**Exercise objective:**
Two lines in the listing below mark the span: one contains "slide_number [112, 1024, 426, 1101]" and one contains "Document page, 2001x1125 pixels.". Reproduce both of them and everything between, exactly.

**Record excerpts:**

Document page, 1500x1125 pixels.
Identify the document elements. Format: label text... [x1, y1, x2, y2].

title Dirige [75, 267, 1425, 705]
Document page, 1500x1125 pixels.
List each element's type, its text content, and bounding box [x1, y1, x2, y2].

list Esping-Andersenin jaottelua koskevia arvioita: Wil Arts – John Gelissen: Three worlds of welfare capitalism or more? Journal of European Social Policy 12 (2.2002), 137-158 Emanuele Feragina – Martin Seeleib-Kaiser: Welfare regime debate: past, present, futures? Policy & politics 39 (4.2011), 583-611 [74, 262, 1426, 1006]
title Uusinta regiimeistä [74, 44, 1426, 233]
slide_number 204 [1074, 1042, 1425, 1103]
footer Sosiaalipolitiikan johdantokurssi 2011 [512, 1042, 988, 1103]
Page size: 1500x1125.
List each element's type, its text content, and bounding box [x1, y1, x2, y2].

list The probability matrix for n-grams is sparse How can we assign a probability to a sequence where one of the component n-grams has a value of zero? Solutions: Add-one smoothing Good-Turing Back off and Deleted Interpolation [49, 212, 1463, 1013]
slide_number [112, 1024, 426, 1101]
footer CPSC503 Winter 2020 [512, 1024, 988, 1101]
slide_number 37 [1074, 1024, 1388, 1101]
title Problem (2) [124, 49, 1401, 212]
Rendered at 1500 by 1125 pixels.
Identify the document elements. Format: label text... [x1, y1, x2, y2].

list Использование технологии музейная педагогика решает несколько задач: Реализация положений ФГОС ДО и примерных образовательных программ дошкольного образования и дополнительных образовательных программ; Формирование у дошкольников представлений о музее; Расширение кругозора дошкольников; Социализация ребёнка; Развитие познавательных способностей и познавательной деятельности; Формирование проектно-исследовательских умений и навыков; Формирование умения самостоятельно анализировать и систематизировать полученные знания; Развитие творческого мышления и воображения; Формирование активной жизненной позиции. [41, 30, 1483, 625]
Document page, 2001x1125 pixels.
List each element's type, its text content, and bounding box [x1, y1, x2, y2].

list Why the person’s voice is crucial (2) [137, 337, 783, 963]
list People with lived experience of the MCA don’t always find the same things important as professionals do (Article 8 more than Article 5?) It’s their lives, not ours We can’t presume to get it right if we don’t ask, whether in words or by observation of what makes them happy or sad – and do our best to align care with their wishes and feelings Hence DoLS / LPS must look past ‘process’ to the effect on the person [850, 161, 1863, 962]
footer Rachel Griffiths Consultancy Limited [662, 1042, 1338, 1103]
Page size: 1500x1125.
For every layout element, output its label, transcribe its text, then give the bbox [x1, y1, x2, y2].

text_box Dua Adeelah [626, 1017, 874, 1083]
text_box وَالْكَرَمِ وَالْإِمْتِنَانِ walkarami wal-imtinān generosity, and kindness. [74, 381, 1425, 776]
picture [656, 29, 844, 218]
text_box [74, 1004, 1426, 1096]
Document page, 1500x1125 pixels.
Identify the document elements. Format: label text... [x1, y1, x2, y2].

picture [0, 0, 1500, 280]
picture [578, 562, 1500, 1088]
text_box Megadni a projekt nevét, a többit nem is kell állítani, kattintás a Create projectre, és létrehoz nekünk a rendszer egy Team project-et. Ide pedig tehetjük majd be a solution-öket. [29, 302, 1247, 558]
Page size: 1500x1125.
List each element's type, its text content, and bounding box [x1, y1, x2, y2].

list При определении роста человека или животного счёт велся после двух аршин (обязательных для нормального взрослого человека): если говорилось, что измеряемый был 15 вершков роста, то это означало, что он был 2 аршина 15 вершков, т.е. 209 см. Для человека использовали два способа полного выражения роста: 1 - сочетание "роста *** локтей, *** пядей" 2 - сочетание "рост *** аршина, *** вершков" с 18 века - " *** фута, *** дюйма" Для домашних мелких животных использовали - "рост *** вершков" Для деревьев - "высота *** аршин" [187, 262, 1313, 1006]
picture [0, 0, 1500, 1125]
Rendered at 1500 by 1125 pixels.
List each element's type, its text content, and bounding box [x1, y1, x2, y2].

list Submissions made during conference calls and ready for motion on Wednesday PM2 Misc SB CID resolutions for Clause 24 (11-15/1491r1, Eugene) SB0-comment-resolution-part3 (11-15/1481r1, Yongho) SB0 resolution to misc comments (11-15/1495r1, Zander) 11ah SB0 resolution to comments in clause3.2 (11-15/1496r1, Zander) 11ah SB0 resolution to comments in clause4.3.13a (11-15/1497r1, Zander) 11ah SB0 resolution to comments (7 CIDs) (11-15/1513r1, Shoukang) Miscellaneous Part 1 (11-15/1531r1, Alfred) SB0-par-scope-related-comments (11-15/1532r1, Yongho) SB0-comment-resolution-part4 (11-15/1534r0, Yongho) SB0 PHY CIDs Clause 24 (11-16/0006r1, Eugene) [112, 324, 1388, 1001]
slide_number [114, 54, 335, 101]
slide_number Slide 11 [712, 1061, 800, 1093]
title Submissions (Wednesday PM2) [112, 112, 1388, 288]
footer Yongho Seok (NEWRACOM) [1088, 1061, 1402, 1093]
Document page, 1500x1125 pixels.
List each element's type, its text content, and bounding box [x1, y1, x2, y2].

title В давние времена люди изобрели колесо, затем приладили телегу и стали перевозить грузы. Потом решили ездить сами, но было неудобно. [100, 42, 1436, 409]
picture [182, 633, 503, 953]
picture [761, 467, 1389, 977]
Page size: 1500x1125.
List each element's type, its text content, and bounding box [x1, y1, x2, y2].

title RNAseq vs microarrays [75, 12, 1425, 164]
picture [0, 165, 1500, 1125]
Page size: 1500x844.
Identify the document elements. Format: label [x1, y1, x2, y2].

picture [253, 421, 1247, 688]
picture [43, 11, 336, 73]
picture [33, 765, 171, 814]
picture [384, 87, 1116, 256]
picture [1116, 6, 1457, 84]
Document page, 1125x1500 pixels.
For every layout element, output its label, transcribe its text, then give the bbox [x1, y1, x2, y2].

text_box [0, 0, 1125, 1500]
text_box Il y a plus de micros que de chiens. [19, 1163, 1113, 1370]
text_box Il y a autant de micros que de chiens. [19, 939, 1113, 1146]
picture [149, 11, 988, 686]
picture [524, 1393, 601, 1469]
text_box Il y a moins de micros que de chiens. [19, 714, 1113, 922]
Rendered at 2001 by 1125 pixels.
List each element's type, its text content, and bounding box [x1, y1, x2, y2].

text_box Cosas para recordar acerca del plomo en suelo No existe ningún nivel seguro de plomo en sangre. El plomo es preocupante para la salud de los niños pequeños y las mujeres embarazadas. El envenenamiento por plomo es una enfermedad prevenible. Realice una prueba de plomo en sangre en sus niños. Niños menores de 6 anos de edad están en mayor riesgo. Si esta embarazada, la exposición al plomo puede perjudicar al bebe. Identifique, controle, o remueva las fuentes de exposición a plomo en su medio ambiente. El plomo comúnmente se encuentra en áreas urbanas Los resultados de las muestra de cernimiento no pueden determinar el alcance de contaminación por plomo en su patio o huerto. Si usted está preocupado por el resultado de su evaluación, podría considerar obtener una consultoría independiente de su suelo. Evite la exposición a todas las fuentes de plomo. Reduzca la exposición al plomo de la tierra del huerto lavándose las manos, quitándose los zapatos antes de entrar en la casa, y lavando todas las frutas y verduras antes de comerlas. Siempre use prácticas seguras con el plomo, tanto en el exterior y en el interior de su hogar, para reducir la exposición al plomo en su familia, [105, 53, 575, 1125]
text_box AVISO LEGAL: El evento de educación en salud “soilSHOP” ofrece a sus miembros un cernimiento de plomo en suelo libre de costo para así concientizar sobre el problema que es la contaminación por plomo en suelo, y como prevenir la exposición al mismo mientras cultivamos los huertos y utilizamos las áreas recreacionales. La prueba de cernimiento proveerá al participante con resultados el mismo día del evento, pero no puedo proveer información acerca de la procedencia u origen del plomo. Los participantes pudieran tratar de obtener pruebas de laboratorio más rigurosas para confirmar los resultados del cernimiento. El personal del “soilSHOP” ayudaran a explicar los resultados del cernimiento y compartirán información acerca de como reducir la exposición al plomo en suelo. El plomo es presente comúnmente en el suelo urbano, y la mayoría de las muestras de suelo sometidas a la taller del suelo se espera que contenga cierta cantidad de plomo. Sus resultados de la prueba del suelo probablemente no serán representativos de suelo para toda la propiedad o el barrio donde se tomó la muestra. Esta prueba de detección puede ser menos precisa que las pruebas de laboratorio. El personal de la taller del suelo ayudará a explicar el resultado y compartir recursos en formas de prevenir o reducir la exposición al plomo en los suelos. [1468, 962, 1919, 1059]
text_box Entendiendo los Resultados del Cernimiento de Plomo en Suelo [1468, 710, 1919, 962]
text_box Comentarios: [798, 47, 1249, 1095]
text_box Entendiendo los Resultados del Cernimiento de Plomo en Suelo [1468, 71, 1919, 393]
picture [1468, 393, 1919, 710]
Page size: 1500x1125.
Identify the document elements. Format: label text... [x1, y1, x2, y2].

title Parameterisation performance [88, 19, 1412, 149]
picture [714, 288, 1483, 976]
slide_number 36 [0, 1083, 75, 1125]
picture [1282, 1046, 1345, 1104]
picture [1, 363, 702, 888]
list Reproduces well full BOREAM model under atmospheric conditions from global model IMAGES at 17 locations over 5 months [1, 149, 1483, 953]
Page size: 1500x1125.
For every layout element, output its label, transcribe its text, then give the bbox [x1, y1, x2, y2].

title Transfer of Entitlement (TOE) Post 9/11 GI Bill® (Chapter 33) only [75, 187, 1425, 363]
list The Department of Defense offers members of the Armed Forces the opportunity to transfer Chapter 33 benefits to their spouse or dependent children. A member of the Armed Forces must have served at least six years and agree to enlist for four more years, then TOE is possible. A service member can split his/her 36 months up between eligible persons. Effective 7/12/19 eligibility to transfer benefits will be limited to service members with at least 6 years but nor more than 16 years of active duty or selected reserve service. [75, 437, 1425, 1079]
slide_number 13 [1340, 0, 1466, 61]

**Final answer:**
slide_number [112, 1024, 426, 1101]
footer CPSC503 Winter 2020 [512, 1024, 988, 1101]
slide_number 37 [1074, 1024, 1388, 1101]
title Problem (2) [124, 49, 1401, 212]
Rendered at 1500 by 1125 pixels.
Identify the document elements. Format: label text... [x1, y1, x2, y2].

list Использование технологии музейная педагогика решает несколько задач: Реализация положений ФГОС ДО и примерных образовательных программ дошкольного образования и дополнительных образовательных программ; Формирование у дошкольников представлений о музее; Расширение кругозора дошкольников; Социализация ребёнка; Развитие познавательных способностей и познавательной деятельности; Формирование проектно-исследовательских умений и навыков; Формирование умения самостоятельно анализировать и систематизировать полученные знания; Развитие творческого мышления и воображения; Формирование активной жизненной позиции. [41, 30, 1483, 625]
Document page, 2001x1125 pixels.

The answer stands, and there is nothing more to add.